### About this task
Take each line of the data that contains the string "AccuTech" and copy it.

Dataset excerpts:
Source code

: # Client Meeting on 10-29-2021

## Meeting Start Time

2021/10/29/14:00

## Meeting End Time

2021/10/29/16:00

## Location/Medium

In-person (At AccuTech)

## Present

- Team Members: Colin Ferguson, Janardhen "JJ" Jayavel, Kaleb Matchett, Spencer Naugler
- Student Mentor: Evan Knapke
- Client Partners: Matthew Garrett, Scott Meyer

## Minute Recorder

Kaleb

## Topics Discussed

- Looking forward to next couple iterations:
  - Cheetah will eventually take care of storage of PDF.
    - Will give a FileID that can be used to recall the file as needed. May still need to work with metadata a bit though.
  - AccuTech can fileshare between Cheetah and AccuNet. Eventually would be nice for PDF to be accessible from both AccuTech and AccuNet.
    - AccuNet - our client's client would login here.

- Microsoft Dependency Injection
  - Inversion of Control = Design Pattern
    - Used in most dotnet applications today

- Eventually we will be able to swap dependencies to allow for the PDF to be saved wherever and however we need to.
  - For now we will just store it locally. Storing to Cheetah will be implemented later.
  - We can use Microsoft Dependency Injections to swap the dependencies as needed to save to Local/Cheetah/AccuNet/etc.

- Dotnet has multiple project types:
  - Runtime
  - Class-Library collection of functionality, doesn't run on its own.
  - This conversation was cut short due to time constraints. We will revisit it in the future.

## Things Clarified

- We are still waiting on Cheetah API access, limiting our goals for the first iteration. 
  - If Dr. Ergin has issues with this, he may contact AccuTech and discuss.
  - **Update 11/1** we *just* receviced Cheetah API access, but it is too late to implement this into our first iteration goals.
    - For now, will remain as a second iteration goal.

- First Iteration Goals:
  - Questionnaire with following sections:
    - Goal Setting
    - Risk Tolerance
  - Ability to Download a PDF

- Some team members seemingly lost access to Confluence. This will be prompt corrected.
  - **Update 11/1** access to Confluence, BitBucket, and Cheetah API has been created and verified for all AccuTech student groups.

### Written reply
In-person (At AccuTech)
  - AccuTech can fileshare between Cheetah and AccuNet. Eventually would be nice for PDF to be accessible from both AccuTech and AccuNet.
  - If Dr. Ergin has issues with this, he may contact AccuTech and discuss.
  - **Update 11/1** access to Confluence, BitBucket, and Cheetah API has been created and verified for all AccuTech student groups.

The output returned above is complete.